Field preemption. Next, the respondents’ argued that the laws, as applied, fall into a field implicitly reserved for federal regulation because IRCA preempts the field of fraud on the federal employment verification system. The Court again pointed out that the submission of tax-withholding forms is not part of that system. Rejecting further their contention that federal law precludes their prosecutions because the Kansas laws at issue require proof that the accused engaged in the prohibited conduct for the purpose of getting a “benefit”—here, a job—the Court explained that while submitting W–4’s and K–4’s helped the respondents get jobs, it did not help them show they were authorized to work in this country. Thus, there was no basis for finding field preemption.

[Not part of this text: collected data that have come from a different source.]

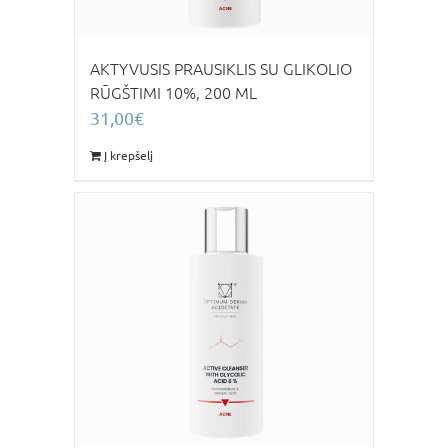
AKTYVUSIS PRAUSIKLIS SU GLIKOLIO
RŪGŠTIMI 10%, 200 ML
31,00
€
Į krepšelį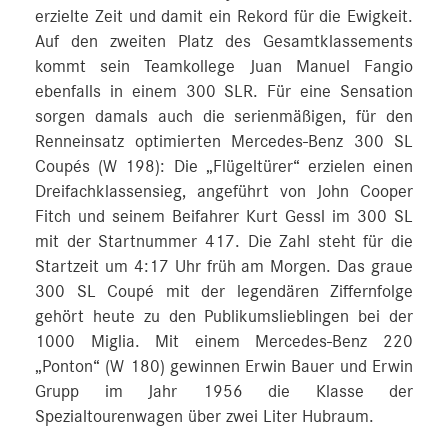
erzielte Zeit und damit ein Rekord für die Ewigkeit.
Auf den zweiten Platz des Gesamtklassements
kommt sein Teamkollege Juan Manuel Fangio
ebenfalls in einem 300 SLR. Für eine Sensation
sorgen damals auch die serienmäßigen, für den
Renneinsatz optimierten Mercedes-Benz 300 SL
Coupés (W 198): Die „Flügeltürer“ erzielen einen
Dreifachklassensieg, angeführt von John Cooper
Fitch und seinem Beifahrer Kurt Gessl im 300 SL
mit der Startnummer 417. Die Zahl steht für die
Startzeit um 4:17 Uhr früh am Morgen. Das graue
300 SL Coupé mit der legendären Ziffernfolge
gehört heute zu den Publikumslieblingen bei der
1000 Miglia. Mit einem Mercedes-Benz 220
„Ponton“ (W 180) gewinnen Erwin Bauer und Erwin
Grupp im Jahr 1956 die Klasse der
Spezialtourenwagen über zwei Liter Hubraum.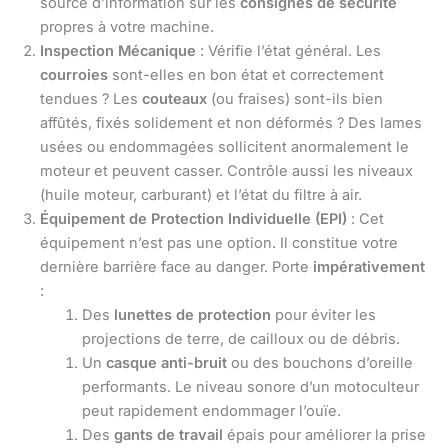
source d’information sur les
consignes de sécurité
propres à votre machine.
Inspection Mécanique
: Vérifie l’état général. Les
courroies
sont-elles en bon état et correctement
tendues ? Les
couteaux
(ou fraises) sont-ils bien
affûtés, fixés solidement et non déformés ? Des lames
usées ou endommagées sollicitent anormalement le
moteur et peuvent casser. Contrôle aussi les niveaux
(huile moteur, carburant) et l’état du filtre à air.
Équipement de Protection Individuelle (EPI)
: Cet
équipement n’est pas une option. Il constitue votre
dernière barrière face au danger. Porte
impérativement
:
Des
lunettes de protection
pour éviter les
projections de terre, de cailloux ou de débris.
Un
casque anti-bruit
ou des bouchons d’oreille
performants. Le niveau sonore d’un motoculteur
peut rapidement endommager l’ouïe.
Des
gants de travail
épais pour améliorer la prise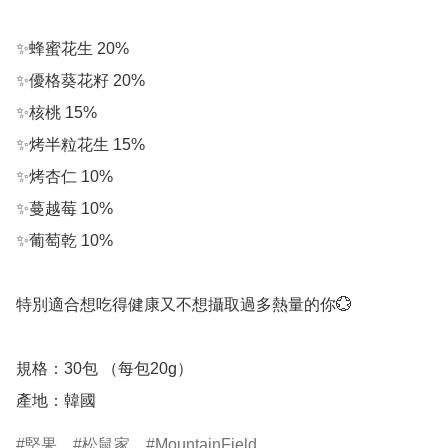
✨蜂蜜花生 20% 

✨優格葵花籽 20%

✨核桃 15% 

✨烤半粒花生 15%

✨烤杏仁 10% 

✨蔓越莓 10% 

✨葡萄乾 10%

特別適合想吃得健康又不想攝取過多熱量的你💮

規格：30包 （每包20g）

產地：韓國
堅果
松鼠家
MountainField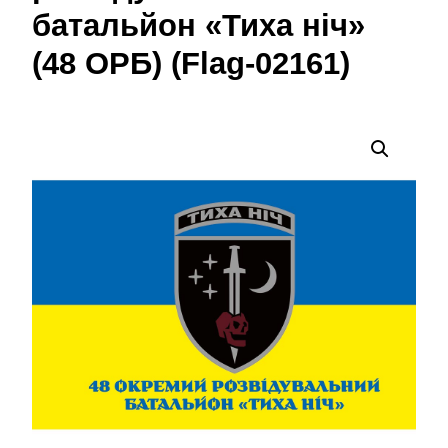
батальйон «Тиха ніч»
(48 ОРБ) (Flag-02161)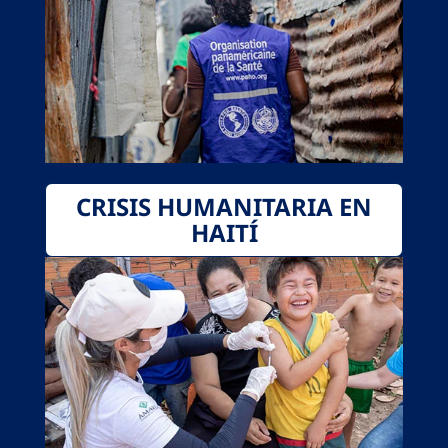
CRISIS HUMANITARIA EN
HAITÍ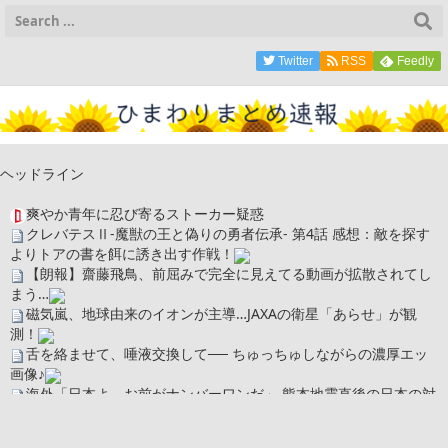
Twitter
RSS
Feedly
ヘッドライン
爽やか青年に忍び寄るストーカー疑惑
クレバテスⅡ-魔獣の王と偽りの勇者伝承- 第4話 感想：敵を探す
よりトアの書を餌に誘き出す作戦！
【朗報】齋藤飛鳥、前屈みで完全に見えてる動画が拡散されてし
まう…
磁気嵐、地球由来のイオンが主導…JAXAの衛星「あらせ」が観
測！
舌を絡ませて、唾液交換して── ちゅっちゅしながらの濃厚エッ
画像♪
海外「日本よ、お前がナンバーワンだ」 熊本地震直後の日本の対
応のスピードに世界が衝撃
広末涼子さん、正気に戻ってしまい絶望する・・・「アカン、キ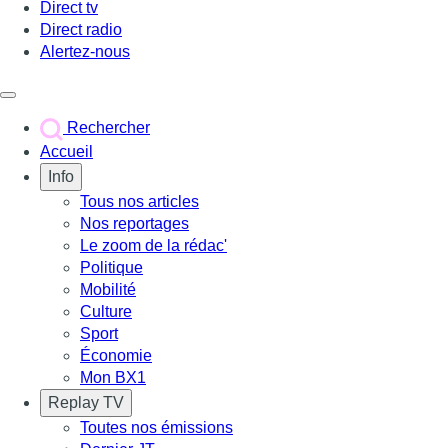
Direct tv
Direct radio
Alertez-nous
Déclencher le menu
Rechercher
Accueil
Info
Tous nos articles
Nos reportages
Le zoom de la rédac'
Politique
Mobilité
Culture
Sport
Économie
Mon BX1
Replay TV
Toutes nos émissions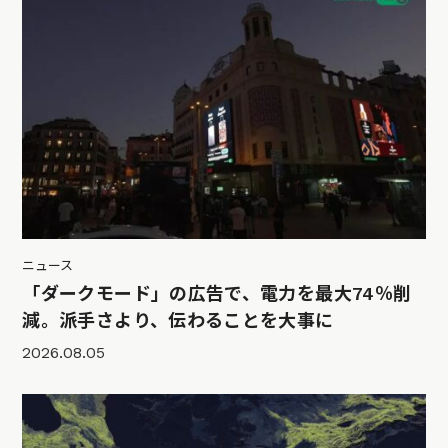
ニュース
「ダークモード」の広告で、電力を最大74％削
減。派手さより、伝わることを大事に
2026.08.05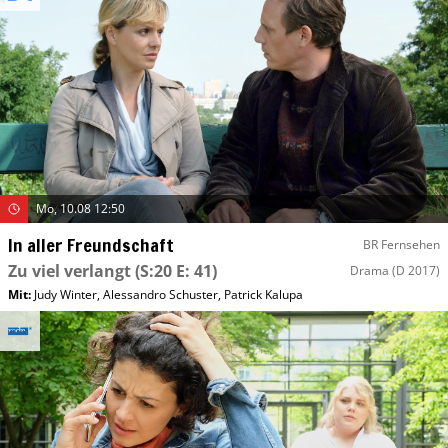
Mo, 10.08 12:50
In aller Freundschaft
BR Fernsehen
Zu viel verlangt
(S:20 E: 41)
Drama
(D 2017)
Mit
:
Judy Winter
,
Alessandro Schuster
,
Patrick Kalupa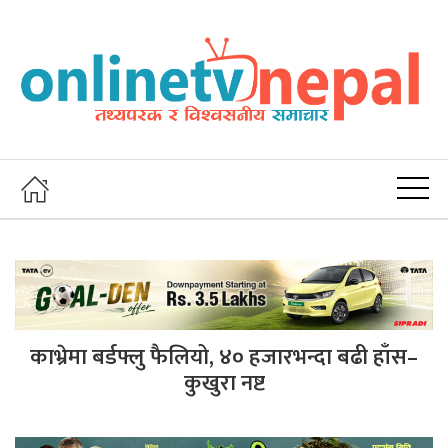
काभ्रेमा बर्डफ्लु फैलियो, ४० हजारभन्दा बढी हाँस–
कुखुरा नष्ट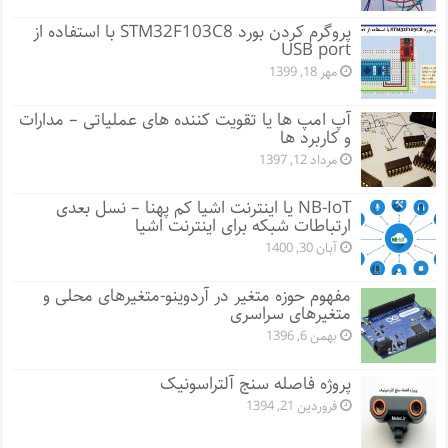
پروگرم کردن بورد STM32F103C8 با استفاده از
USB port
مهر 18, 1399
آپ امپ ها یا تقویت کننده های عملیاتی – مدارات
و کاربرد ها
مرداد 12, 1397
NB-IoT یا اینترنت اشیا کم پهنا – نسل بعدی
ارتباطات شبکه برای اینترنت اشیا
آبان 30, 1400
مفهوم حوزه متغیر در آردوینو-متغیرهای محلی و
متغیرهای سراسری
بهمن 6, 1396
پروژه فاصله سنج آلتراسونیک
فروردین 21, 1394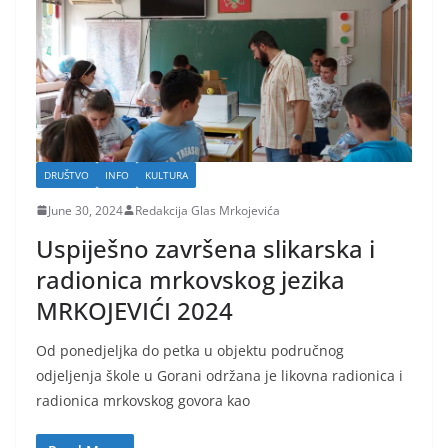
DRUŠTVO
INFO
KULTURA
June 30, 2024
Redakcija Glas Mrkojevića
Uspiješno završena slikarska i
radionica mrkovskog jezika
MRKOJEVIĆI 2024
Od ponedjeljka do petka u objektu područnog
odjeljenja škole u Gorani održana je likovna radionica i
radionica mrkovskog govora kao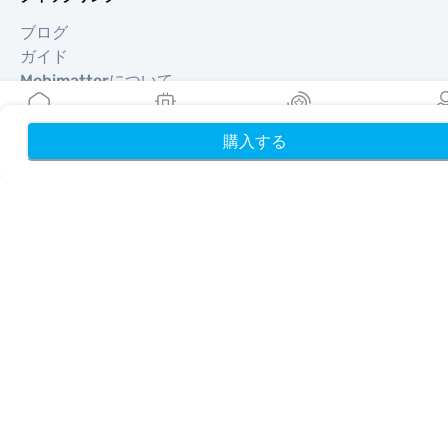
ブログ
ガイド
Mobimatterについて
ヘルプ＆サポート
利用規約
購入する
ホーム
My eSIMs
リワード
プロフ
プライバシーポリシー
配送・返金ポリシー
サイトマップ
アフィリエイト
旅行先
パートナーになる
リセラー向けMobiMatter
企業向けMobiMatter
アフィリエイト向けMobiMatter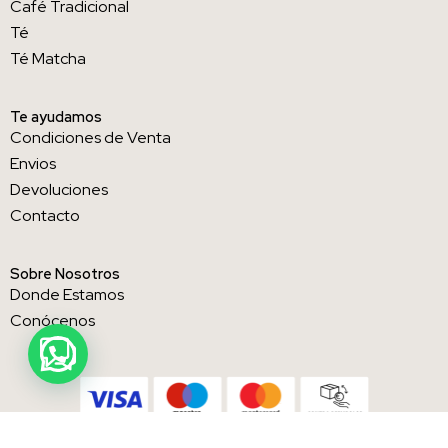
Café Tradicional
Té
Té Matcha
Te ayudamos
Condiciones de Venta
Envios
Devoluciones
Contacto
Sobre Nosotros
Donde Estamos
Conócenos
Política de privacidad
·
Condiciones de venta
·
Política de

No conflict with federal law. Nor, said the Court, was there any basis for holding that the Kansas statutes conflicted with federal law. “In enacting IRCA,” wrote Justice Alito, “Congress did not decide that an unauthorized alien who uses a false identity on tax-withholding forms should not face criminal prosecution. On the contrary, federal law makes it a crime to use fraudulent information on a W–4.” The mere fact that state criminal laws overlap to some degree with federal criminal provisions is not enough to find conflict preemption, the Court observed, finding that there was no suggestion here that the Kansas prosecutions frustrated any federal interests. Accordingly, the Justices reversed and remanded to the Kansas Supreme Court.
Thomas concurrence. In a separate concurring opinion, Justice Thomas, with whom Justice Gorsuch joined, agreed that the prosecution and convictions of the respondents were not preempted by Section 101(a)(1) of IRCA. He wrote separately to reiterate the view that the Court should explicitly abandon its “purposes and objectives” preemption jurisprudence. “In these cases, the Court correctly distinguishes our ‘purposes and objectives’ precedents and does not engage in a ‘freewheeling judicial inquiry into whether a state statute is in tension with federal objectives.’”
Breyer partial concurrence and dissent. In a partial concurrence and dissent, Justice Breyer, with whom Justices Ginsburg, Sotomayor, and Kagan joined, agreed with the majority that IRCA did not expressly preempt Kansas’ criminal laws as they were applied in the prosecutions at issue here. Disagreeing with the majority’s conclusion about implied preemption, however, Justice Breyer explained that “in my view, IRCA’s text, together with its structure, context, and purpose, make it ‘clear and manifest’ that Congress has occupied at least the narrow field of policing fraud committed to demonstrate federal work authorization.”
IRCA, he argued, creates a “comprehensive scheme” to combat the employment of illegal aliens and its text sets forth highly detailed requirements. “State laws that police fraud committed to demonstrate federal work authorization are similarly preempted. Even though IRCA criminalizes that conduct, the Act makes clear that only the Federal Government may prosecute people for misrepresenting their federal work-authorization status.”
By permitting the prosecutions at issue here, “the majority opens a colossal loophole. Starting a new job almost always involves filling out tax-withholding forms alongside an I–9. So unless they want to give themselves away, people hoping to hide their federal work-authorization status from their employer will put the same false information on their tax-withholding forms as they do on their I–9. To let the States prosecute such people for the former is, in practical effect, to let the States police the latter. And policing the latter is what the Act expressly forbids.”